Task item
Across all the lines of the following material, count those that include the word "rule" and give only the result.

Excerpted data
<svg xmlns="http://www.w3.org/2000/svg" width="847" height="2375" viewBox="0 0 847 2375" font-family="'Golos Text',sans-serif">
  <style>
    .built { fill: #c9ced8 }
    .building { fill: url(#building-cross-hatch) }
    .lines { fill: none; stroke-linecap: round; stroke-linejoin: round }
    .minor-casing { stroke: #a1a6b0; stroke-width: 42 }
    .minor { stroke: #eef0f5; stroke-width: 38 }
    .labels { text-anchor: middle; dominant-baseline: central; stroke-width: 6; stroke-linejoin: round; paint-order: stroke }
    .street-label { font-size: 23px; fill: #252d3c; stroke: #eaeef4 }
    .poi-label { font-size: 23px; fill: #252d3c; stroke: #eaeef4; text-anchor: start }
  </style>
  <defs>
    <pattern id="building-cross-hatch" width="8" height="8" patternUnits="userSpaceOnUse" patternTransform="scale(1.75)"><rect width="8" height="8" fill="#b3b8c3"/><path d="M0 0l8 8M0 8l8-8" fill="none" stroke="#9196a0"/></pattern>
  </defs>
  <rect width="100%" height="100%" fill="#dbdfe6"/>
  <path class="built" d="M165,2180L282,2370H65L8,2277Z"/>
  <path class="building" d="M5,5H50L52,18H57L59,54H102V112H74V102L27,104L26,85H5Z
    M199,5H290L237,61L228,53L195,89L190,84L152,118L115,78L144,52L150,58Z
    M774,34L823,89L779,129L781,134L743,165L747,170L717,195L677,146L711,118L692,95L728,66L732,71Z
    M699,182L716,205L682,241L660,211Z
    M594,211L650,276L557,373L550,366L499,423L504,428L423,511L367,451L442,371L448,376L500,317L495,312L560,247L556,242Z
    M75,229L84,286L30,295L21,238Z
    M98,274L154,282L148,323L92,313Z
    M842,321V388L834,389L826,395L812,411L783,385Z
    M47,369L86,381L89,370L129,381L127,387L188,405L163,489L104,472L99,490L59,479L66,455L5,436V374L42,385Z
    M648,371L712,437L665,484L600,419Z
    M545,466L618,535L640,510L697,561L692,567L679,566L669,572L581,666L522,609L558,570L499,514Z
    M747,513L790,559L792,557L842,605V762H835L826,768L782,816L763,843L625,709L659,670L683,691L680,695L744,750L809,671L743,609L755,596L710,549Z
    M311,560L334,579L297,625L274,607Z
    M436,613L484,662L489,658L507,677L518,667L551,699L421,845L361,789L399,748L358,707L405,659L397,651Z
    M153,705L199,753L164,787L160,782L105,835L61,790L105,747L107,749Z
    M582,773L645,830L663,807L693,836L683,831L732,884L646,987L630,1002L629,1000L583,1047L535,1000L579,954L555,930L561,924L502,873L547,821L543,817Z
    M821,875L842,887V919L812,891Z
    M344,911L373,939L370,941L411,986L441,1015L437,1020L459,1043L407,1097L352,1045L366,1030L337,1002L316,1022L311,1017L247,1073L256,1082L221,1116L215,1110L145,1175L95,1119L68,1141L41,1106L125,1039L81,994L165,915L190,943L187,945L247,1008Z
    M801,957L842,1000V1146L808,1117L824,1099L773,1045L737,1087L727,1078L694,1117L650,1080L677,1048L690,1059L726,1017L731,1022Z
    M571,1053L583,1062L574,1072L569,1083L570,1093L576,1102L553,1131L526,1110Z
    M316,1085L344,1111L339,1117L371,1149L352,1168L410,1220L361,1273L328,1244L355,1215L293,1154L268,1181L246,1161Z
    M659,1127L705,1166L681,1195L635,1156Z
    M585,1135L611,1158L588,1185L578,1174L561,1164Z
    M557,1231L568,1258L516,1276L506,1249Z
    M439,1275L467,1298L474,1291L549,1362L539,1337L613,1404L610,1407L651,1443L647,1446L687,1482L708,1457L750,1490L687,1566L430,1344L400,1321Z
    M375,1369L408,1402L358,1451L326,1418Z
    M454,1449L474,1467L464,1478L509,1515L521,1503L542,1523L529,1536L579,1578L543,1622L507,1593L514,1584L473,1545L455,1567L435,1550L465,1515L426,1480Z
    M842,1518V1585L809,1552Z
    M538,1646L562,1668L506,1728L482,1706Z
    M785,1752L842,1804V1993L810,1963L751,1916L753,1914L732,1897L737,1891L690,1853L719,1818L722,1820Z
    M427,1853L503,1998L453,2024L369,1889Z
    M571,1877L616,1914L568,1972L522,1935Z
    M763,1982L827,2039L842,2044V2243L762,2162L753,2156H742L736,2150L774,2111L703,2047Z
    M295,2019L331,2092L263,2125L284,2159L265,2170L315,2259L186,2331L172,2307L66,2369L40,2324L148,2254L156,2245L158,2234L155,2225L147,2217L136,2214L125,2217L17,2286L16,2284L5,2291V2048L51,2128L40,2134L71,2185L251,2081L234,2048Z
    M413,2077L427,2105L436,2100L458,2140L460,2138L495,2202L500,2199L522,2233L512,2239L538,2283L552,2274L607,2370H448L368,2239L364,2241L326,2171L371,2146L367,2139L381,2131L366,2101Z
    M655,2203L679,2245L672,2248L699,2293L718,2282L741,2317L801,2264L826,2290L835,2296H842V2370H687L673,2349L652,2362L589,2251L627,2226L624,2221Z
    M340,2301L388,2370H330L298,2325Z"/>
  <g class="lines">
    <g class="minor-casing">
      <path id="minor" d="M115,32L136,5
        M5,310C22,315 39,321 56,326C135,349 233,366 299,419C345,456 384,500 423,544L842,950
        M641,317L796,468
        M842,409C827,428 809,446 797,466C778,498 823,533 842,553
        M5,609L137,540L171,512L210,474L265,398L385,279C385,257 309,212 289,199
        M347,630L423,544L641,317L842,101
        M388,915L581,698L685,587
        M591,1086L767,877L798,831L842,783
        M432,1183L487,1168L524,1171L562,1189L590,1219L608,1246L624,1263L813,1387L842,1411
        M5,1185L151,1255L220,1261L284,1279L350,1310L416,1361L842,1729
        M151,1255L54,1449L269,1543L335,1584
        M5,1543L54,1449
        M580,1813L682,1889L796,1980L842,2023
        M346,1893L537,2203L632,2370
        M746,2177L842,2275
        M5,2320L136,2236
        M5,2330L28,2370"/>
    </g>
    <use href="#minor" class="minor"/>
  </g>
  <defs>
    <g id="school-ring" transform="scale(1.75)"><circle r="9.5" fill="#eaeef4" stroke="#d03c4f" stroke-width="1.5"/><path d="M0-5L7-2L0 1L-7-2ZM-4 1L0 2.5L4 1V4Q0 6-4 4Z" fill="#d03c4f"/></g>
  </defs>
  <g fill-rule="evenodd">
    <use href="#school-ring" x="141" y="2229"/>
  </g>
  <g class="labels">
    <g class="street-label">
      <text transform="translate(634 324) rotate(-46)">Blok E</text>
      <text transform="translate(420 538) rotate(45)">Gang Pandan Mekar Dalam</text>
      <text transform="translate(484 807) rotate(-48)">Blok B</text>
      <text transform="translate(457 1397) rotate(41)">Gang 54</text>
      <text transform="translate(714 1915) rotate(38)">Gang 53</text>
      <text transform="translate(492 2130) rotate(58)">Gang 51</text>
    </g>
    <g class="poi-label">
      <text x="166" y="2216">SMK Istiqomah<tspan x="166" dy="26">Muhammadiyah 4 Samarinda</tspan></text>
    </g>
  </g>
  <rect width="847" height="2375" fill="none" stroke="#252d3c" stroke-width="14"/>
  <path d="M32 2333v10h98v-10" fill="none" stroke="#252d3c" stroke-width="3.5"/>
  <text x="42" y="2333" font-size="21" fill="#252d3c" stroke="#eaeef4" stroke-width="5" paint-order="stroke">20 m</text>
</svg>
---
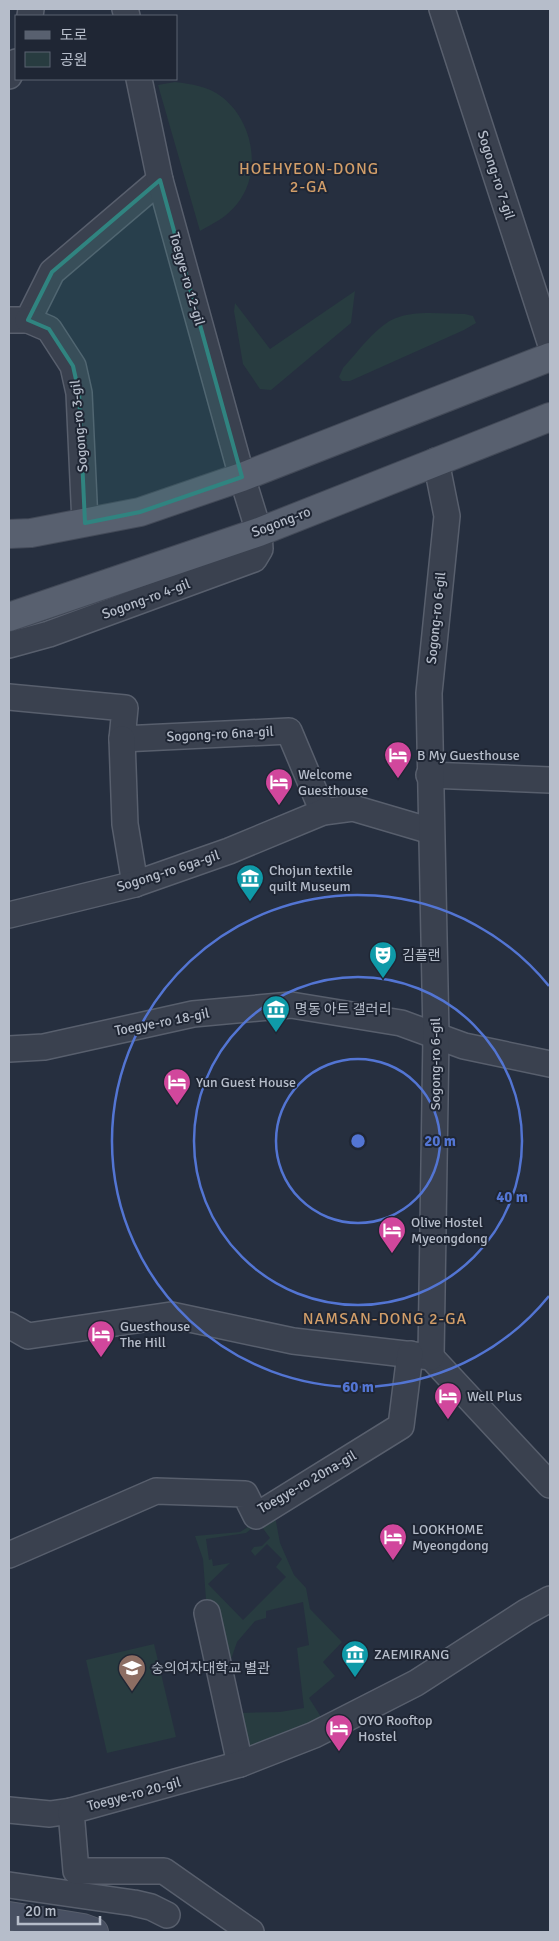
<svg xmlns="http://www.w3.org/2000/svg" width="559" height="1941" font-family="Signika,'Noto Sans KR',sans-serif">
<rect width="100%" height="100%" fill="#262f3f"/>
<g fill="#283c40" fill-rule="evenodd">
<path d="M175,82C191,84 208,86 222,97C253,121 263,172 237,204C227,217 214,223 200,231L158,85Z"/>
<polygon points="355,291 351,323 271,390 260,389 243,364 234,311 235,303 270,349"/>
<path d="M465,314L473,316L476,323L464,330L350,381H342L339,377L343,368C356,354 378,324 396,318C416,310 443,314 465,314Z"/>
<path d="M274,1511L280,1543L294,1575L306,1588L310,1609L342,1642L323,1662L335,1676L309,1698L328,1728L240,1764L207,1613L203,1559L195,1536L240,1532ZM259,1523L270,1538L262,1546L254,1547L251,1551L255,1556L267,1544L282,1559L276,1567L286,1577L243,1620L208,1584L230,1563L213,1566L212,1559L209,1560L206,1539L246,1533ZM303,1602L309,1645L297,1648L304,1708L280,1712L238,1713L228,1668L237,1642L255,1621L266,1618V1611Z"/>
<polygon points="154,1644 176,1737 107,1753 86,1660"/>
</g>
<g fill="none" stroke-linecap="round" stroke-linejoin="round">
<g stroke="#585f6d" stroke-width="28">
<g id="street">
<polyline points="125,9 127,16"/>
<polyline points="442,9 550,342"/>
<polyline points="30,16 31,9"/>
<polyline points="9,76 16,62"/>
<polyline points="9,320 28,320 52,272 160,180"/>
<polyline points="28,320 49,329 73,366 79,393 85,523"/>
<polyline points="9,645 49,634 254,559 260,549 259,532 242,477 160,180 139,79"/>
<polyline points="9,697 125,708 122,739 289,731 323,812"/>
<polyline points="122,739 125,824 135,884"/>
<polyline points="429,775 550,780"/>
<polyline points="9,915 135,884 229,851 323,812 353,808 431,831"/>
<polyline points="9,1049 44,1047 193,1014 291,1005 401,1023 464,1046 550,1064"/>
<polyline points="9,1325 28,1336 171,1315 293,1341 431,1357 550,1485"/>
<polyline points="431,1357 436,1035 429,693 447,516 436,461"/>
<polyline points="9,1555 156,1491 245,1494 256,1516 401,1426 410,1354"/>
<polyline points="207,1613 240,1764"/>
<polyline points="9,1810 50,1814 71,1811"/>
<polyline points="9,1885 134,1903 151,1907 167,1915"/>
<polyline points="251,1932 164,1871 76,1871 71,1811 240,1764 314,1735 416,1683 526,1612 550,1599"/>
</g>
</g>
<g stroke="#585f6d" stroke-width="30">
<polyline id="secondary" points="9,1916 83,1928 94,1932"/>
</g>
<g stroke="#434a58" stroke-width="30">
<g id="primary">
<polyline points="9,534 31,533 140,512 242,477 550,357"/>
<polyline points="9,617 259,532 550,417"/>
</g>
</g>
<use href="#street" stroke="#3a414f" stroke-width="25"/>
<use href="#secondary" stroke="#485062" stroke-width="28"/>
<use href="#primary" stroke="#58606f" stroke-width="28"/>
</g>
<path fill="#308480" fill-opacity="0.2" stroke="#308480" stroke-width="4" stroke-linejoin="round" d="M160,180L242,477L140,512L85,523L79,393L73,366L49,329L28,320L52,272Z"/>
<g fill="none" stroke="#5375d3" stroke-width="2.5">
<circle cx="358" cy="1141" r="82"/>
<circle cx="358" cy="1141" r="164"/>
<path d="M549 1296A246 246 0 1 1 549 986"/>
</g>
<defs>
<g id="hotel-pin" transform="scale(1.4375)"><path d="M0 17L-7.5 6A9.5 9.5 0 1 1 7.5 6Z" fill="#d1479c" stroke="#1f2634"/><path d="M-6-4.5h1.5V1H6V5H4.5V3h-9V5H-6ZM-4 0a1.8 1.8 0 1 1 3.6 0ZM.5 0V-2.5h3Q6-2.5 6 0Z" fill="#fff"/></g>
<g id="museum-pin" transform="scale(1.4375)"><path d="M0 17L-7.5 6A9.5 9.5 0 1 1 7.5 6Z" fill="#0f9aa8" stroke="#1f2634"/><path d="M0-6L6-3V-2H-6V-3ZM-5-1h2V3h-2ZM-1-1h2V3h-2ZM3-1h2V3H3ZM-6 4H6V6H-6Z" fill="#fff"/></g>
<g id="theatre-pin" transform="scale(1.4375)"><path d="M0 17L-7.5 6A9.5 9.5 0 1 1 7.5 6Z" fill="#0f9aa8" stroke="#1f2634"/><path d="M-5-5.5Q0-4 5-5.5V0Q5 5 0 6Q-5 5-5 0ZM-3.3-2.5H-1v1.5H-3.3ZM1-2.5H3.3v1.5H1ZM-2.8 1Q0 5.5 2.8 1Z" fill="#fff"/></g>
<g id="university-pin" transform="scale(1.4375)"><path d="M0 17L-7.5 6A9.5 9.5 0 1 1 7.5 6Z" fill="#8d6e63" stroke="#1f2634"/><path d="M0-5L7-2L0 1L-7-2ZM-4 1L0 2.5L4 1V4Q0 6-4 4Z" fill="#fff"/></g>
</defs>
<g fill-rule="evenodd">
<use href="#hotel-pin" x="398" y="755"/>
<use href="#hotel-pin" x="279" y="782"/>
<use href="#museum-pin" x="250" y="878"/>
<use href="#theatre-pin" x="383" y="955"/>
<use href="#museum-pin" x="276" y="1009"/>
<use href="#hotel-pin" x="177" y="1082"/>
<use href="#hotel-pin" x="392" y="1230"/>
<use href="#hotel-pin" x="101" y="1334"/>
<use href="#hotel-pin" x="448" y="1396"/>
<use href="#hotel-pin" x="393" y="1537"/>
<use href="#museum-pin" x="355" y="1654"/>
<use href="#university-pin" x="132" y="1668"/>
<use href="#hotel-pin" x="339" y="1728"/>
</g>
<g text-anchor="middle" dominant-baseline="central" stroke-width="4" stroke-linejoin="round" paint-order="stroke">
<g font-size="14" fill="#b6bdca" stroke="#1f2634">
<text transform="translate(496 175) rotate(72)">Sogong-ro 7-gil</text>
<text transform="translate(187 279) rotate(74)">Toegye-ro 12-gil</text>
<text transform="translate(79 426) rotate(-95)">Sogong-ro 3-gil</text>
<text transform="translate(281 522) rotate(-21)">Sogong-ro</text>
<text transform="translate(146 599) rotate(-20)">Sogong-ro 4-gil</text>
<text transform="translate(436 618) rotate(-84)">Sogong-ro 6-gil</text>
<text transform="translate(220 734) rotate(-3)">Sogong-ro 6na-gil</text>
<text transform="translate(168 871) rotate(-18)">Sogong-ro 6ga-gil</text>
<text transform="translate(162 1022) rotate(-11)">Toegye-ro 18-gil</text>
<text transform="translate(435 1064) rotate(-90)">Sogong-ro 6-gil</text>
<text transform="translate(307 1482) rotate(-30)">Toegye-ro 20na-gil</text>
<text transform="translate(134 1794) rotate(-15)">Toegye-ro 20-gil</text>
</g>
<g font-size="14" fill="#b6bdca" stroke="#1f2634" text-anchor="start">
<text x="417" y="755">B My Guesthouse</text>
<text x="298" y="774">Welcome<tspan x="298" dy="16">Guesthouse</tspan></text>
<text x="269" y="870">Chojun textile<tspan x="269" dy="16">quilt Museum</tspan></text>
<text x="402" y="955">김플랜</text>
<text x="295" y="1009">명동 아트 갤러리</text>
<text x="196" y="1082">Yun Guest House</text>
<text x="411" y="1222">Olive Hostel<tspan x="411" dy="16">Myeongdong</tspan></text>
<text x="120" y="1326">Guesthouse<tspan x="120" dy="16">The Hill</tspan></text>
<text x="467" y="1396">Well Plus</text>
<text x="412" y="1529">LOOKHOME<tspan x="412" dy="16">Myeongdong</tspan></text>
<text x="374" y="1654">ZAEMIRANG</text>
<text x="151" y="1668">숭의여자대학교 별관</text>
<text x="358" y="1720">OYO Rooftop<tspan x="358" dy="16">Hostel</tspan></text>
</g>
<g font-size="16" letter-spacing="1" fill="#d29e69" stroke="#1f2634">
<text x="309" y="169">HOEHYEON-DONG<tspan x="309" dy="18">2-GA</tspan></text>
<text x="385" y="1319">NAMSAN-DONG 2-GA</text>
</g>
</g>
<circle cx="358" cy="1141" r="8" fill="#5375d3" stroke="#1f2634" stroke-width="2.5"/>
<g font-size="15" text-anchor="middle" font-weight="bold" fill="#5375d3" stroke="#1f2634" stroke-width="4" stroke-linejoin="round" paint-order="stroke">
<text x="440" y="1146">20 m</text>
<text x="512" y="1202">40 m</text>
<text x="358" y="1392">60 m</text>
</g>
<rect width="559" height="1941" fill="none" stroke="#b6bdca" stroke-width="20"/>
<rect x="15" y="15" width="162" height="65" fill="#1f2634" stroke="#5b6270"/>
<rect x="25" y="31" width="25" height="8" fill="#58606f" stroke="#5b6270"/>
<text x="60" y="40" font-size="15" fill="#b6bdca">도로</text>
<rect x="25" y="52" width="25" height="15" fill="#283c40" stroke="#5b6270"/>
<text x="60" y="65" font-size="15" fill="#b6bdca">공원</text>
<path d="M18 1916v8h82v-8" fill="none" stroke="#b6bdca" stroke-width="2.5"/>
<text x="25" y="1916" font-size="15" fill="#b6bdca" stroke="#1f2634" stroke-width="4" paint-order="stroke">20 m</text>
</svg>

Answer for this exercise
3